WHAT YOU NEED TO DO → Begin at the line containing "lth, supported by" in the data below and go on through the line containing "Patients frequently highlight", repeating each line exactly; include both ends and no other line.

========

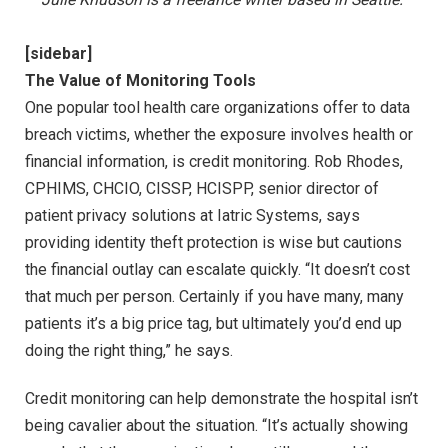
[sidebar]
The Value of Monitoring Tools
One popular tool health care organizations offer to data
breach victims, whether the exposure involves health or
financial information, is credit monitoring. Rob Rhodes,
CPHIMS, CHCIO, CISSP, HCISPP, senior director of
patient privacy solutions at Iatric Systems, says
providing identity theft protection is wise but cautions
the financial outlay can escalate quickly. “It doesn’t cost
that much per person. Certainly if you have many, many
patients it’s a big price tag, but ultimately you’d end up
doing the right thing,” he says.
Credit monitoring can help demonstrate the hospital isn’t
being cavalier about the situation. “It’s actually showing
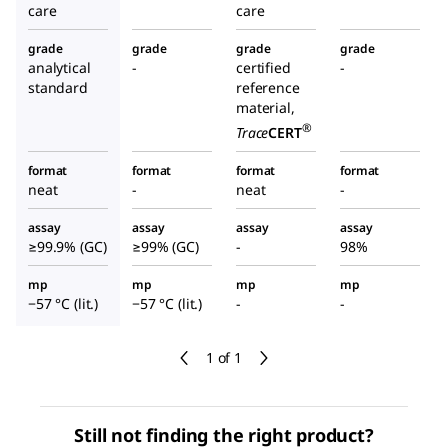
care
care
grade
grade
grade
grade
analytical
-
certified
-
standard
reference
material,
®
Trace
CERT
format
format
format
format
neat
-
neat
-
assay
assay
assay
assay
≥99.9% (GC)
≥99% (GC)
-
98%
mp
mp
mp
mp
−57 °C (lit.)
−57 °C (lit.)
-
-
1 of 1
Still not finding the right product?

========

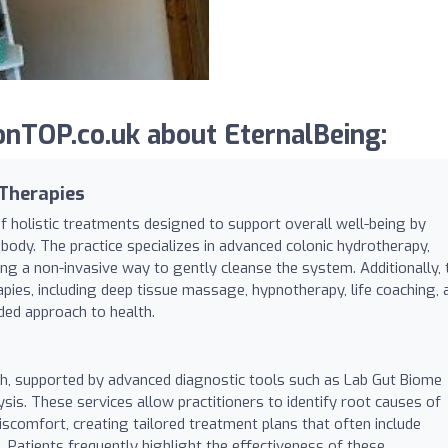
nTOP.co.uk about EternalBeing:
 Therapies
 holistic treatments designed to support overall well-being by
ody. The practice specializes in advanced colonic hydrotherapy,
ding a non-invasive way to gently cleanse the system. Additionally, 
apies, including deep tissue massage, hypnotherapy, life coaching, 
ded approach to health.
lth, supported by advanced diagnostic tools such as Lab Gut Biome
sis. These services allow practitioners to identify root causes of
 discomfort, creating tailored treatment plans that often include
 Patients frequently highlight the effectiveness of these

========

OUTPUT OF THE EXERCISE →
lth, supported by advanced diagnostic tools such as Lab Gut Biome
sis. These services allow practitioners to identify root causes of
 discomfort, creating tailored treatment plans that often include
 Patients frequently highlight the effectiveness of these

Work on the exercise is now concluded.